The advantage of (1) is that (2) and (3) may be hard and difficult, which is why DevOps and SysAdmins are critical roles. Database as a Services outsource these roles for you with the downside of typically being expensive when you surpass the freemium tier, slower network latency, and not owning your data.

The advantage of (3) is that you own your data, which for security or regulatory concerns might be necessary. It suffers a serious pain point though, upfront costs and manual intervention as well as extensive knowledge across disciplines.

Deploying to the cloud is the middle ground, you are paying to outsource the physical work and take advantage of provisioning as many virtual machines as possible. The important distinction is that things are virtualized, whether that be the computation or the storage - meaning the cloud provider has abstracted the scaling of these resources for you.

Observations

Traditionally database servers had to be provisioned, acting as a transactor for data on one or more disks. To be precise, this transactor is an abstraction and virtualization layer for storing structured data. That way the application developer does not have to worry about storage location. But cloud providers have already virtualized storage, such as S3 or GCS or Azure Storage which are "infinite" hard drives.

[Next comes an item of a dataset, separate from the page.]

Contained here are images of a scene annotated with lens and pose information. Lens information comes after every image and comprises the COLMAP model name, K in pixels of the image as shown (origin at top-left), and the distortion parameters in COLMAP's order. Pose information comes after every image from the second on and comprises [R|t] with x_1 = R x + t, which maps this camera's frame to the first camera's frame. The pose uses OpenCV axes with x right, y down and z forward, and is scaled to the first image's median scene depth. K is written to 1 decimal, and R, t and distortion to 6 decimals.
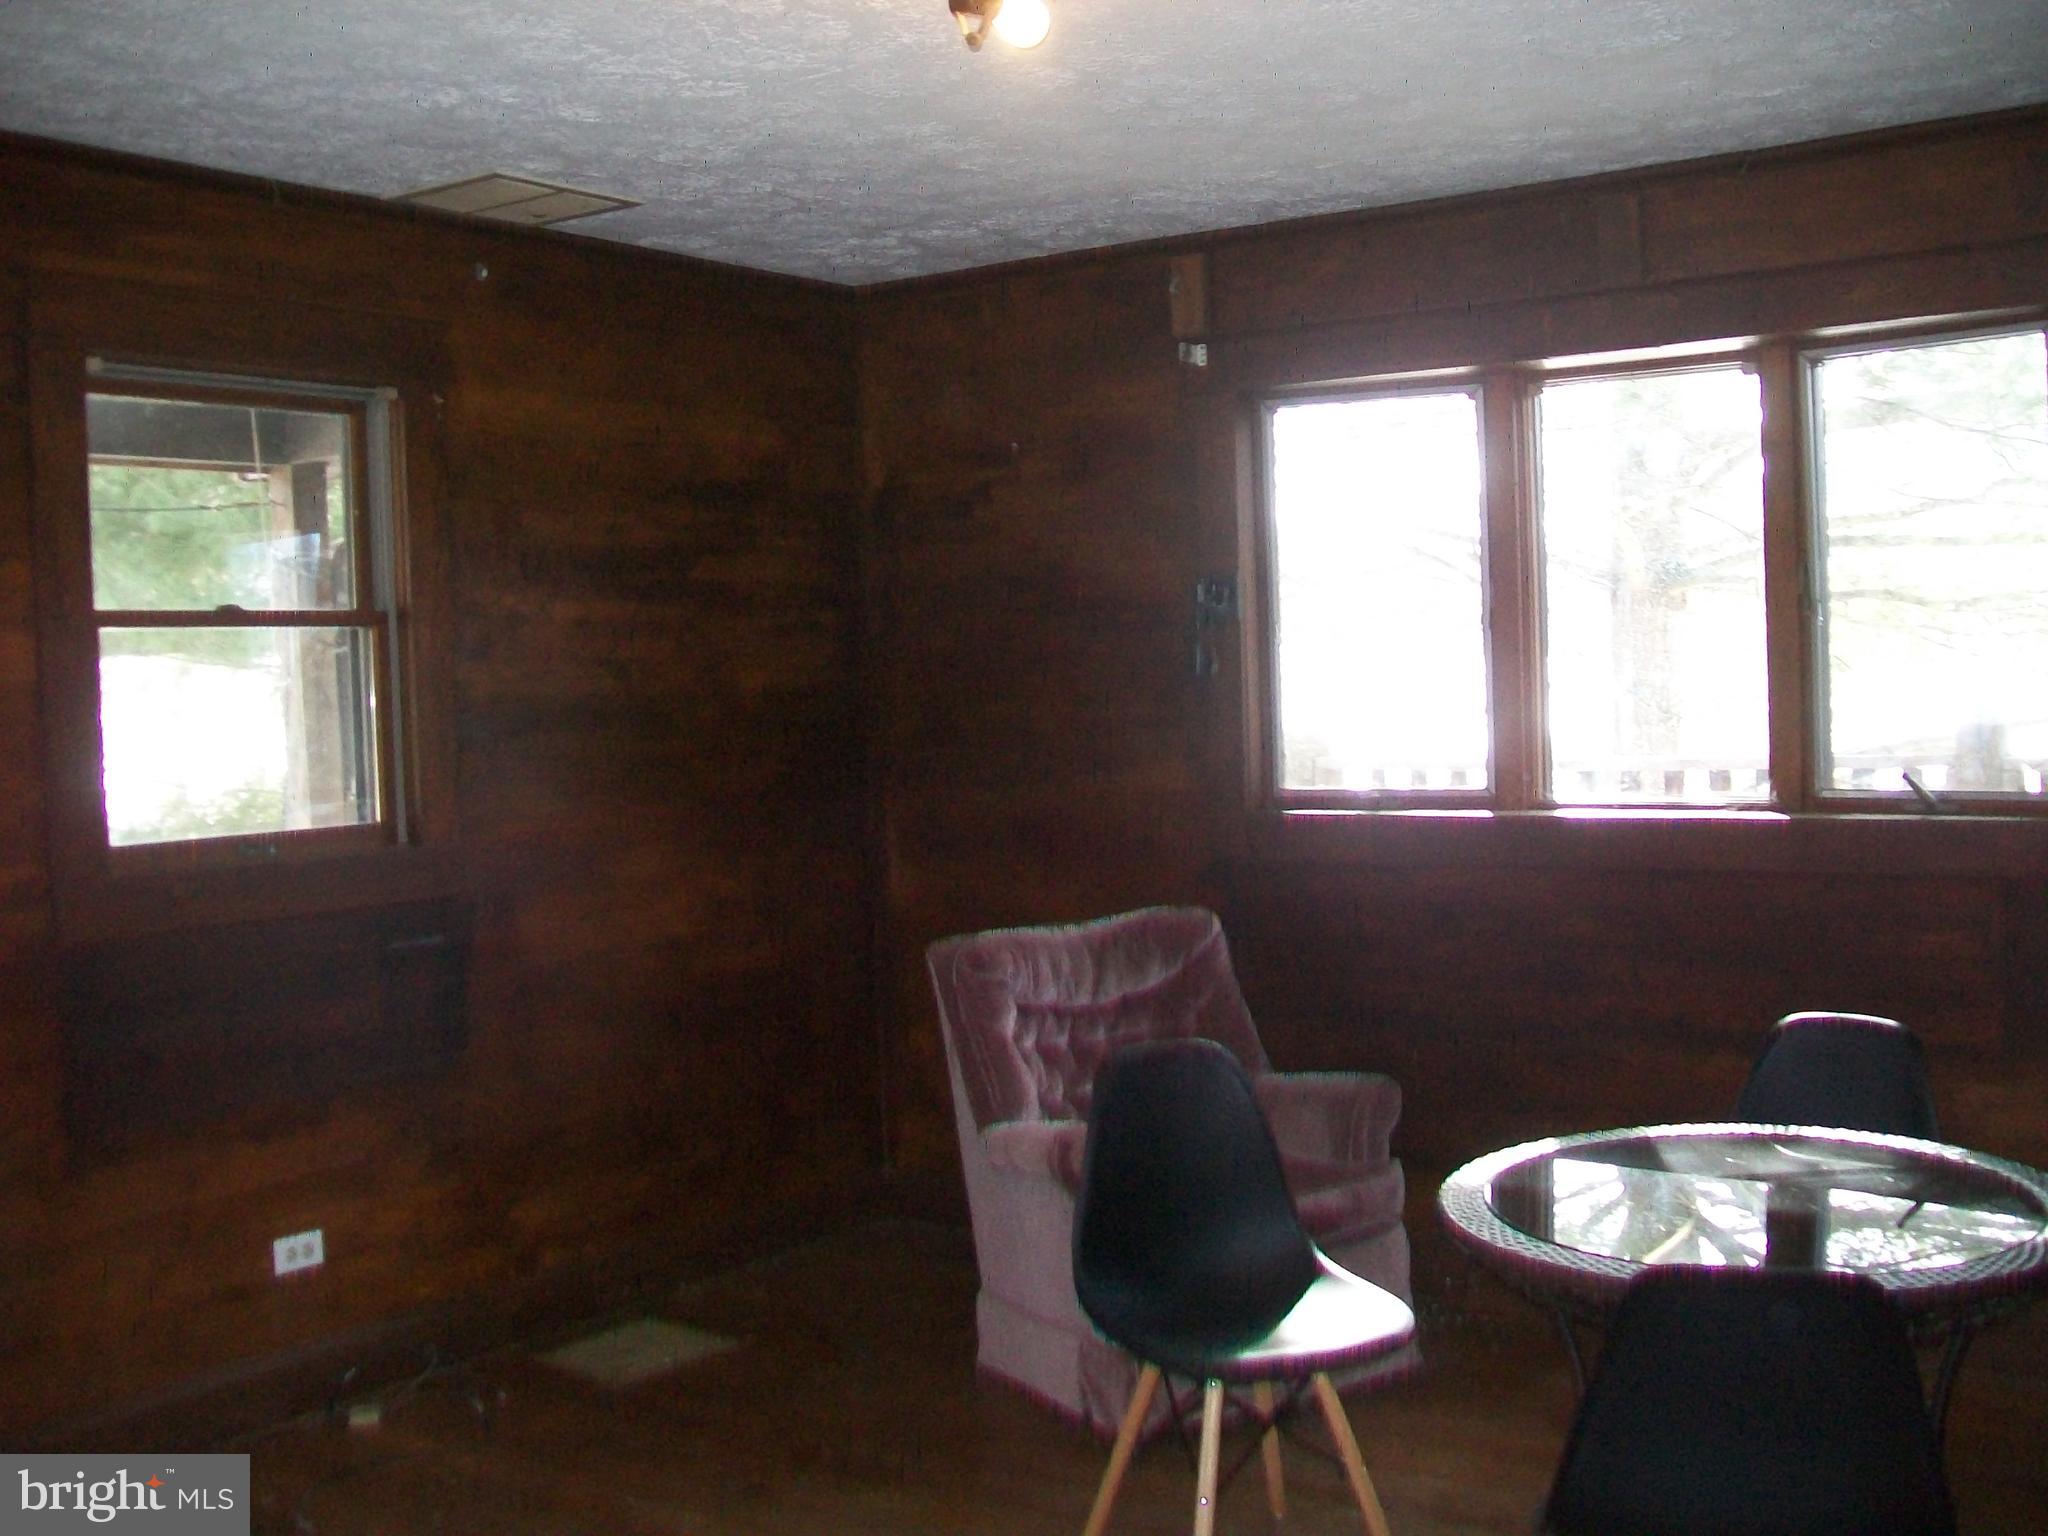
lens RADIAL K [[2121.0, 0, 1046.2], [0, 2121.0, 781.7], [0, 0, 1]] dist [-0.189930, 0.161212]
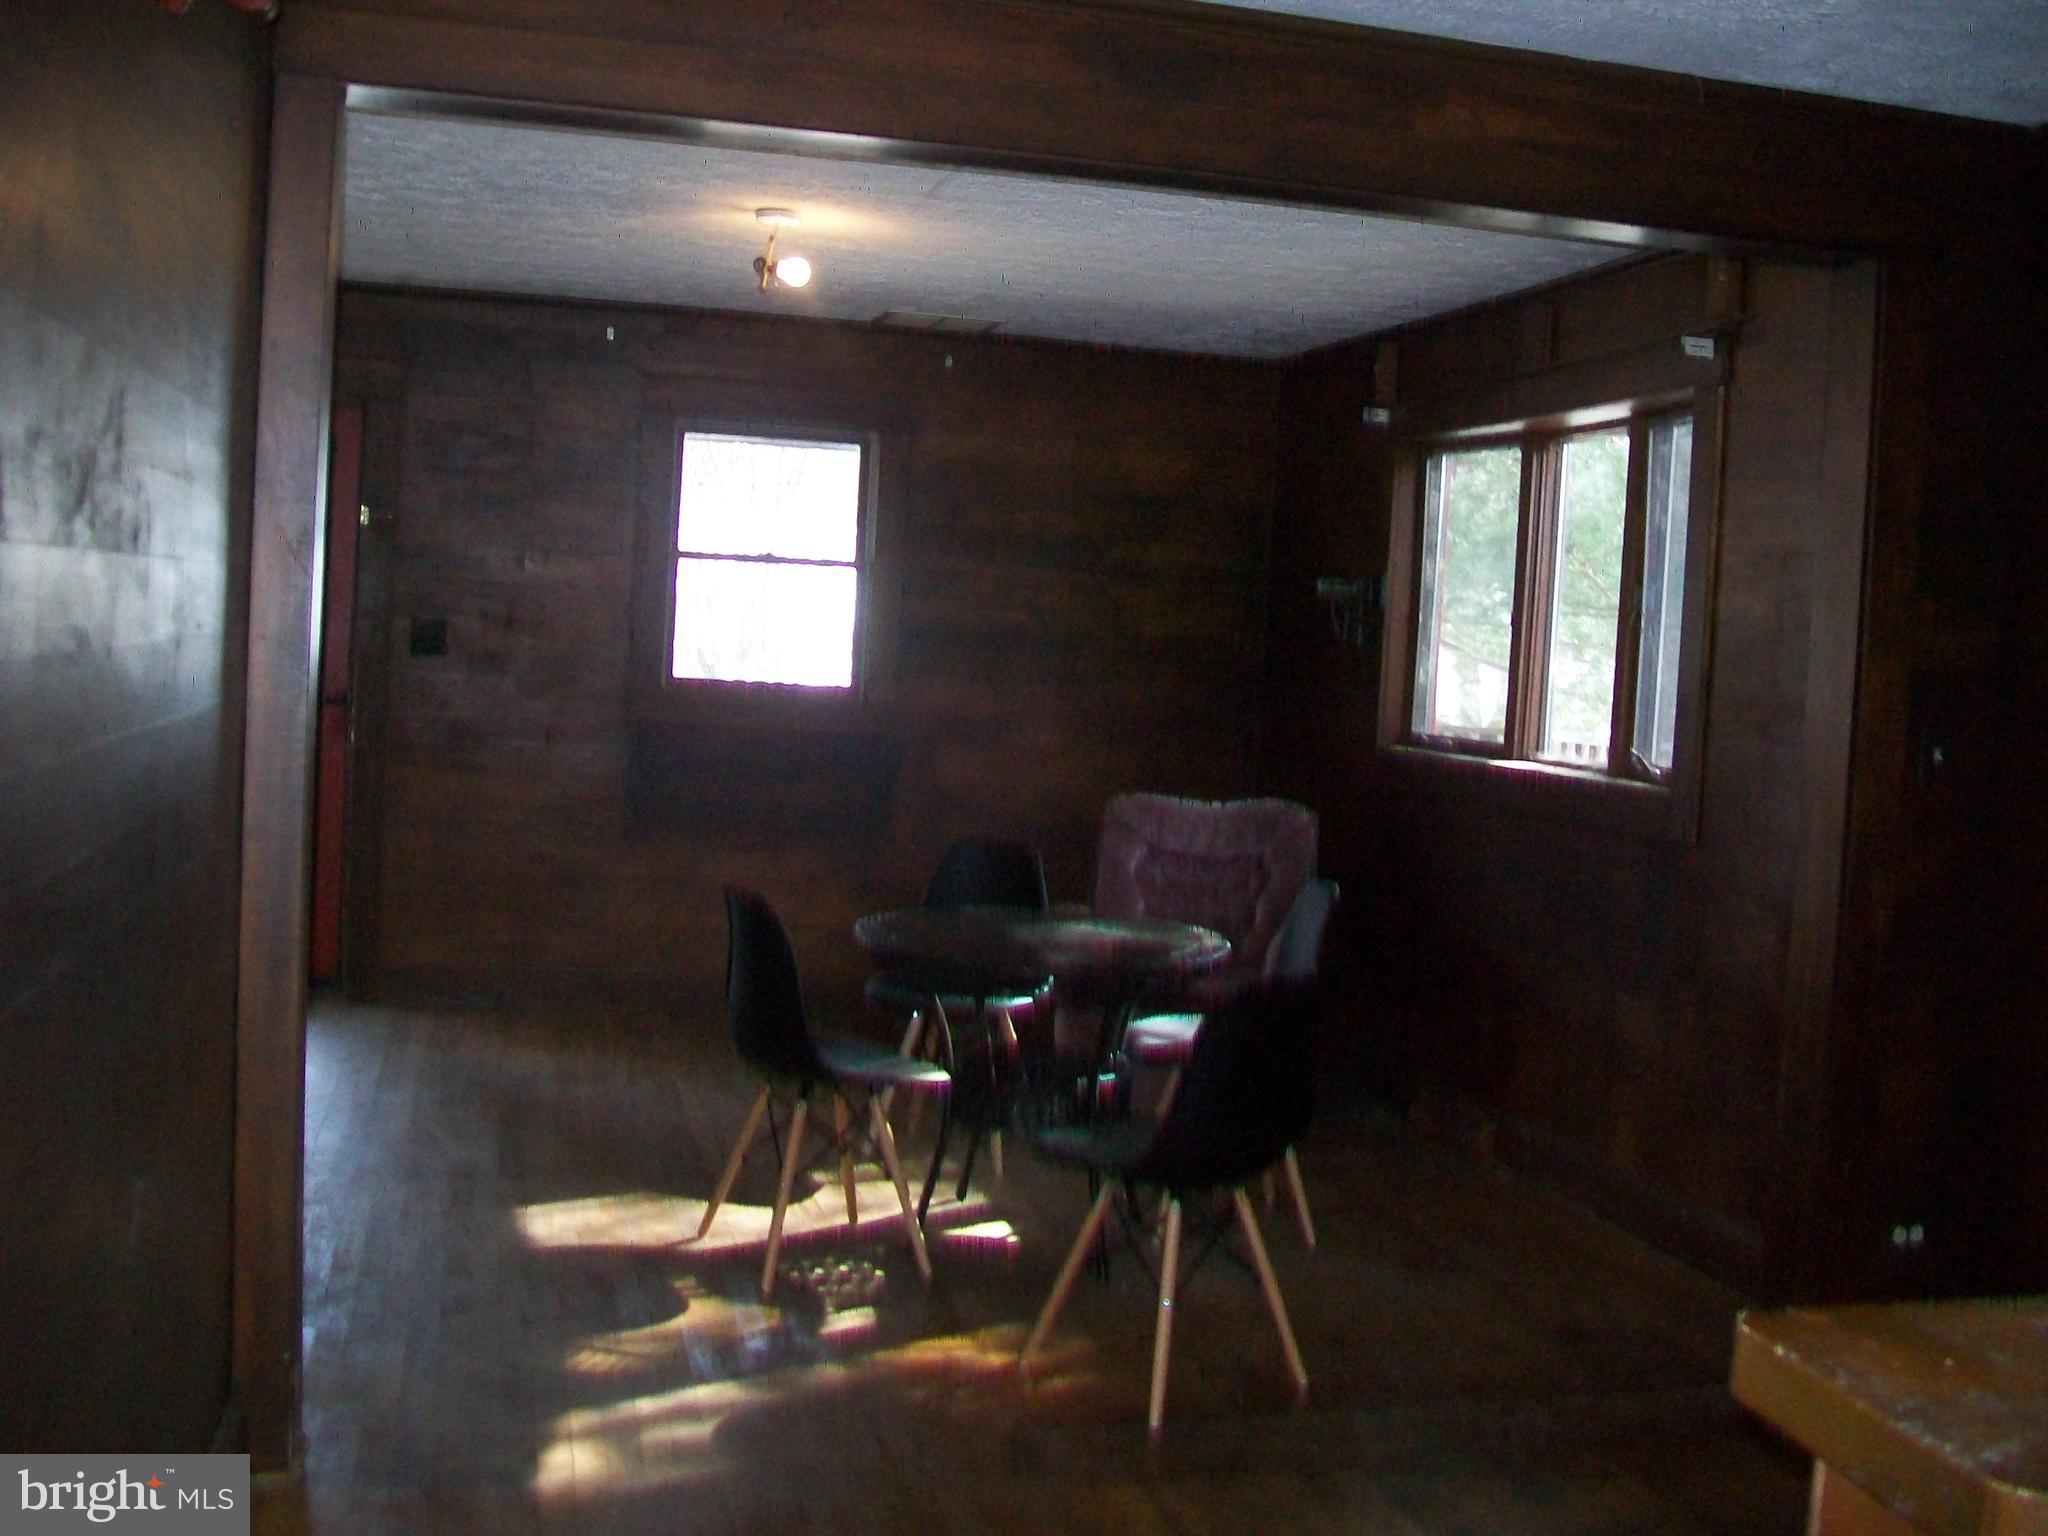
lens RADIAL K [[2121.0, 0, 1046.2], [0, 2121.0, 781.7], [0, 0, 1]] dist [-0.189930, 0.161212]
pose [[0.760740, 0.119475, -0.637966, 0.851468], [-0.113839, 0.992237, 0.050074, -0.008062], [0.638996, 0.034532, 0.768435, -0.204094]]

This is not to say that fixed size allocated disks are unavailable, they are - and significantly faster, but the constraints on their size are arbitrarily limited by the underlying virtualization.

These arbitrary constraints are the very things that the database and cloud are trying to remove. Yet because there is such a prevalent expectation that things are limited, people keep resorting to finite drives by default. And how do you get around those defaults? By chunking data into tiny fixed sizes and storing and replicating them on a growing set of hard drives that are dedicated to a specific "shard" key or range. This is when sharding is necessary, such as when you run your own physical machines.

Misconception

Ironically, despite the scalability of the cloud's storage, people still deploy and shard databases across finite drives on these providers. This results in sharding still being a common practice, but has the following two unfortunate disadvantages with only one advantage:

  • A. You pay for compute time as well as the total allocated storage cost rather than storage used.
  • B. You still need devops and sysadmin expertise to configure and coordinate shard keys and boxes.
  • C. With the advantage of not getting locked into any proprietary virtualization system.

Option (C) alone is worthwhile, but this is not a reason to suddenly start sharding on the cloud, it would be a reason to move off the cloud entirely to (3) because the underlying provisioning of machines is proprietary as well. So what? Maybe you are using the cloud to optimize cost, in which case (A) is going to cost more anyways. So no matter how you approach it, attempting to shard in the cloud is a misconception and should be avoided.

Conclusion

Therefore GUN does not recommend sharding, as it assumes the majority of users will be deploying in the cloud. Additionally, this then removes one massive pain point for the developer - letting GUN automatically cache based on dynamic load rather than storage constraints. This makes things faster for your end user and less work for you personally.

Finally, if you want to use GUN on your own machines (3) where you will have to shard, it is still possible via the priority and no-expiry options (documentation coming). Therefore GUN can shard when physically necessary, but it is highly recommended to be avoided everywhere else in order to reduce costs and complexity.